Ce qu’on peut dater : octobre 2025, après la perte du AA par S&P, BlackRock et State Street ont changé les règles de certains fonds pour ne pas être forcés de vendre la dette française. Un fonds BlackRock concerné faisait ~289 M€. L’encours négociable de l’État se compte en milliers de milliards. L’épisode dit autre chose que le stock : dès que la note bouge, les indices menacent de vendre. Les plus gros préfèrent réécrire l’indice.
Source : Bloomberg, 21 oct. 2025 (repris Zonebourse).
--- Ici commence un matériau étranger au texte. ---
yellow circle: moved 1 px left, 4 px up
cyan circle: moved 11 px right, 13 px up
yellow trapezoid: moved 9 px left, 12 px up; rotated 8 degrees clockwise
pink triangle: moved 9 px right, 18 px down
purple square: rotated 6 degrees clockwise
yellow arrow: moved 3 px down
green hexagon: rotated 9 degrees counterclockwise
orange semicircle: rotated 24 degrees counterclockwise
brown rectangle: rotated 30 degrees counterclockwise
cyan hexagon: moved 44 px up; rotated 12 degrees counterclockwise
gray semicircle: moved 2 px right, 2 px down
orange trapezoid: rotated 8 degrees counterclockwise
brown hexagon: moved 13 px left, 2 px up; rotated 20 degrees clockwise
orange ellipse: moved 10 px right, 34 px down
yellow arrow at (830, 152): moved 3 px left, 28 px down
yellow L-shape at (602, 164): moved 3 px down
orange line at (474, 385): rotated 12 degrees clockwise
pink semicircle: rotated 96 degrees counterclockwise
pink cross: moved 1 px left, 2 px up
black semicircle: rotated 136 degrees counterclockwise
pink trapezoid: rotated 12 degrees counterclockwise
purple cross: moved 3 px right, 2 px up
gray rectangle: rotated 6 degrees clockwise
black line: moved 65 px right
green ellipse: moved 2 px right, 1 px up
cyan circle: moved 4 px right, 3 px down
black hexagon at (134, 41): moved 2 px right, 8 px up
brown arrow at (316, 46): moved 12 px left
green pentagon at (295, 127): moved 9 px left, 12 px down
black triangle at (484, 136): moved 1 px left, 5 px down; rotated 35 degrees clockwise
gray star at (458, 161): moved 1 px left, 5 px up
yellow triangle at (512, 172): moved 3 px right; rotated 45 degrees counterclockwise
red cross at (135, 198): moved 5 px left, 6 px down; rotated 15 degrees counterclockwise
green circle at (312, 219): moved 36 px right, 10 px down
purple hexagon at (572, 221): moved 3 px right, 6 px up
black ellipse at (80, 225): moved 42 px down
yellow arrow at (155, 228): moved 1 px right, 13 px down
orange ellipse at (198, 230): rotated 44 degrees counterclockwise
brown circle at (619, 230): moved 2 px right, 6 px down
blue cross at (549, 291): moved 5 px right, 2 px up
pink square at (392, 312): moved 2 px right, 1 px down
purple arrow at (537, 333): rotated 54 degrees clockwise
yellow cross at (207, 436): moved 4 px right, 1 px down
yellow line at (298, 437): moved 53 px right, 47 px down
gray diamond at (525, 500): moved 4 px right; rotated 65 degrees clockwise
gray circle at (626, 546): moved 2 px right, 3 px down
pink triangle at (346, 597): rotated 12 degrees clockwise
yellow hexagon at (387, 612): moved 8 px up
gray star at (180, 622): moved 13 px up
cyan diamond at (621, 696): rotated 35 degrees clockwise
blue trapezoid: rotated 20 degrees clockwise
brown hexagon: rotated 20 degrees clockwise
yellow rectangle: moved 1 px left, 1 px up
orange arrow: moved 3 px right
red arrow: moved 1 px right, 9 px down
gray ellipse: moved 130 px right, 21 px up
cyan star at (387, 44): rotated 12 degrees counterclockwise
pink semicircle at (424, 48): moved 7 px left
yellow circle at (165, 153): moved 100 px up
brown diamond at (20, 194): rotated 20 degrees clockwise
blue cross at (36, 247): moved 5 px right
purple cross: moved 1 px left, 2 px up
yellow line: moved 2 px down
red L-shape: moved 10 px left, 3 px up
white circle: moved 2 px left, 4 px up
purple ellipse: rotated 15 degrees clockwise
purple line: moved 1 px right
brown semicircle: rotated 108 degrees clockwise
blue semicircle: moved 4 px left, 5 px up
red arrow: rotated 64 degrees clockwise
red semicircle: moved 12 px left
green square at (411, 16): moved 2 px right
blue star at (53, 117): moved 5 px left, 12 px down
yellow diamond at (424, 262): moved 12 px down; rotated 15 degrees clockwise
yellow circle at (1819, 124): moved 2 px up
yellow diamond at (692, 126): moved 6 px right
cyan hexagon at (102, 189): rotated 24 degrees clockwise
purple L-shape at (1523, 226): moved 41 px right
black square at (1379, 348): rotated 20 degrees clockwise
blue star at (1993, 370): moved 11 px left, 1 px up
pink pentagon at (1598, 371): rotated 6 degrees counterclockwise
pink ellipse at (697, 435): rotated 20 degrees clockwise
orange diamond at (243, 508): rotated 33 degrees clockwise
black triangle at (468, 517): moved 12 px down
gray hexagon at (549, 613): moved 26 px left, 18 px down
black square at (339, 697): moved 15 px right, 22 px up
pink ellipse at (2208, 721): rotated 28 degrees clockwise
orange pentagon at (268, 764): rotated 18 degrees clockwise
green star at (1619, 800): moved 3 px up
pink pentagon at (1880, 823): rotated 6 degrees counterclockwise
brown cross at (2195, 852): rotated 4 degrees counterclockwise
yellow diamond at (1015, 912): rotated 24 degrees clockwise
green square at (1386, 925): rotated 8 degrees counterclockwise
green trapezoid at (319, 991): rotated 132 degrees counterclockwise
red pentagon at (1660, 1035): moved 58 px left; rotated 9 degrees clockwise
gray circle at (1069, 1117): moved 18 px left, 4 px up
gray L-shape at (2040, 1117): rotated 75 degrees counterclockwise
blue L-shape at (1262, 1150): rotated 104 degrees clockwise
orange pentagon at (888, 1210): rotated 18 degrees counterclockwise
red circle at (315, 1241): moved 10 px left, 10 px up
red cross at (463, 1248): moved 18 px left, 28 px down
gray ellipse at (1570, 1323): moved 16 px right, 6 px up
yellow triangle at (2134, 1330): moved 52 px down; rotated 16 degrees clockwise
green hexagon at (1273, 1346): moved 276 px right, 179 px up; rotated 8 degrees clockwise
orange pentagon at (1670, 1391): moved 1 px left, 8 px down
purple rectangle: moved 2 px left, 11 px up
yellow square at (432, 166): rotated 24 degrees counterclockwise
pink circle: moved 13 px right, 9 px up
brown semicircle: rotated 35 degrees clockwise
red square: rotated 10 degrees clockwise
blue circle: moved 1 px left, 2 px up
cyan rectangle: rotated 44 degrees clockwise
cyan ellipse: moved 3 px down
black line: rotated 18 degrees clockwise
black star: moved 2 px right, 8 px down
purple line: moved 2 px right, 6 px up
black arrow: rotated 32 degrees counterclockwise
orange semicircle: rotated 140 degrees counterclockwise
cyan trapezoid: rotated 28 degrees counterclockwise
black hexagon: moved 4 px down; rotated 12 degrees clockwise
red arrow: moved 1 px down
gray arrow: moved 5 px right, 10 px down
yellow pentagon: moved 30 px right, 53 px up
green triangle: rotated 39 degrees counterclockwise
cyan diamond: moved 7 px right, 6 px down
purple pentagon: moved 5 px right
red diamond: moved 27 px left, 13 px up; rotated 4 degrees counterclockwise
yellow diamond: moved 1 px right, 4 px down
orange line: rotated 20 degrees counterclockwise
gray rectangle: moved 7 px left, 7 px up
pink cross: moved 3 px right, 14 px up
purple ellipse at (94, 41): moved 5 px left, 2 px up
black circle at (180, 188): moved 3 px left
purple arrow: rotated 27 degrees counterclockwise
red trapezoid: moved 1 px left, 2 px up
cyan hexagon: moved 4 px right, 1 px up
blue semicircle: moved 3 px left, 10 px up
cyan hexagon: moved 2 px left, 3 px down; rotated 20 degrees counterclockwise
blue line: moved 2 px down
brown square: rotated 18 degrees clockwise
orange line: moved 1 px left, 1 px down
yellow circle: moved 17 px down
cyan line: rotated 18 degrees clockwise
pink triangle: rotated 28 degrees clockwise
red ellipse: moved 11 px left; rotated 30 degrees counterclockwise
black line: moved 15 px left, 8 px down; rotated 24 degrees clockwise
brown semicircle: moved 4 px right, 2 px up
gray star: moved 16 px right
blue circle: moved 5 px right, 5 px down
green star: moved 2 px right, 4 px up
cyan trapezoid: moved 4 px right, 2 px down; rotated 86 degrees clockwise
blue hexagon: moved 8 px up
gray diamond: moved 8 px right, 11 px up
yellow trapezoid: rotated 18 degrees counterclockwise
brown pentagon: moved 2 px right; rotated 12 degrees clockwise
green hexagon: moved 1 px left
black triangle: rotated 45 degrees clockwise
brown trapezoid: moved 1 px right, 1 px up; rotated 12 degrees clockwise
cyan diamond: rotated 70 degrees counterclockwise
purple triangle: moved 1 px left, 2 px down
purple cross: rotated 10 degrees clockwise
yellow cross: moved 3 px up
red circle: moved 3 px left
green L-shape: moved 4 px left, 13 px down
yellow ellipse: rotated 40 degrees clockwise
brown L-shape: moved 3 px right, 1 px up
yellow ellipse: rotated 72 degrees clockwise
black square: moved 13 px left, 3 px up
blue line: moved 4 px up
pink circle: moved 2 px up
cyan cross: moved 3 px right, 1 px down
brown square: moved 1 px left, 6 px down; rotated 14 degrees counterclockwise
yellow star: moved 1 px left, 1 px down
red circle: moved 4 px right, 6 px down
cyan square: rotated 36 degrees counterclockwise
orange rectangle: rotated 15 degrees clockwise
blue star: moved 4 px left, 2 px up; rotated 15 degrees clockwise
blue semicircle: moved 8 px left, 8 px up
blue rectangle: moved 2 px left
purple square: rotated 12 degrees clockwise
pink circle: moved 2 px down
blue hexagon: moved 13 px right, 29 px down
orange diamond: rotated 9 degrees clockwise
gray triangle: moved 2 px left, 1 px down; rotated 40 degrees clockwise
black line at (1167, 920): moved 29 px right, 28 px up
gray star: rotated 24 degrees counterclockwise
La Banque de France pour l’Eurosystème (~550 Md€ de titres publics français) pèse autrement plus, et elle est dans la case résidente. Personne n’en fait un mème.
Qui, côté résidents
Ordres de grandeur AFT / Banque de France, dette négociable, valeur de marché — autour de 10 % chacun pour les assureurs (surtout l’assurance-vie) et les banques. Le reste des résidents, c’est surtout la case « autres » : la Banque de France pour l’Eurosystème en est le plus gros morceau.
FIPECO, comptes 2025 : ~550 Md€ de titres publics français au bilan de la Banque de France pour l’Eurosystème. Un peu plus de 15 % de la dette Maastricht. Ordre de grandeur, pas une ligne AFT.
Source : FIPECO, d’après Banque de France / AFT.
La courbe qu’on oublie
2010 : ~67 %. 2021 : ~48 %. 2025 : 56 %.
Le creux, ce n’est pas « la France a rapatrié sa dette ». C’est l’Eurosystème qui achetait. Depuis l’arrêt des réinvestissements, la part non-résidente remonte. Le marché reprend ce que la banque centrale ne renouvelle plus.
Selon le titre
Les BTF (court terme) : ~83 % non-résidents — liquidité, réserves, collatéral.
Les OAT nominales : un peu plus de la moitié.
Les OATi (inflation France) : surtout des résidents.
Source : rapport AN, données AFT T2 2025.
Ce que ça dit
L’État français se finance sur un marché international. Plus de la moitié des titres AFT ne sont pas dans un bilan résident. Ce n’est pas nouveau. Ce n’est pas le pic de 2010.
Ce que ça ne dit pas
Que « l’étranger » puisse appeler son argent demain matin comme un dépôt. On roule des titres. Que 56 % égale 56 % de la facture Insee. Que le Japon à 200 % de dette soit « pareil sauf qu’ils se la doivent à eux-mêmes » — autre marché, autre banque centrale, autre épargne.
La question utile n’est pas le drapeau du créancier. C’est le taux auquel on roule, et qui reste dans la salle quand les taux ne sont plus à zéro.
Mini lexique
Dette négociable de l’État. Les titres que l’AFT vend aux enchères : OAT, BTF. C’est le carnet de chèques de l’État, pas le bilan de la France entière. C’est sur ce carnet que portent les 56 %.
OAT. Obligation à 2, 10, 30 ans. Le prêt long. On le retrouve dans l’assurance-vie et les fonds indiciels.
BTF. Bon du Trésor, moins d’un an. Le prêt court. Les banques centrales étrangères s’en servent comme d’un parking à cash. D’où les ~83 % non-résidents.
Dette Maastricht. État + sécu + collectivités. Le stock Insee. 3 460 Md€. Le château entier, pas seulement la porte d’entrée.
Non-résident. Le titre est logé hors de France. Pas « étranger de nationalité ». Un fonds à Luxembourg géré par un Français compte ici. La statistique voit l’adresse, pas le passeport.
Valeur de marché / valeur faciale. Faciale : ce qui est écrit sur le titre (100). Marché : ce que ça vaut aujourd’hui (97 ou 103). L’AFT compte souvent au marché. L’Insee, au nominal. Même titre, deux thermomètres.
Eurosystème. BCE + banques centrales nationales. La Banque de France achète des OAT pour la politique monétaire. Résidente. Gros morceau de la case « autres ».
Rouler. Un titre arrive à échéance. On n’extourne pas 3 000 Md€. On en émet un autre pour payer l’ancien. La question n’est pas « rembourser ». C’est « à quel taux on recommence ».
AFT. Agence France Trésor. Le guichet qui vend la dette de l’État. Pas la sécu, pas la mairie.
Asset manager (BlackRock, etc.). Un concierge, pas le propriétaire. Il range l’argent des fonds dans des OAT parce que l’indice le demande. Le vrai créancier, c’est le client du fonds.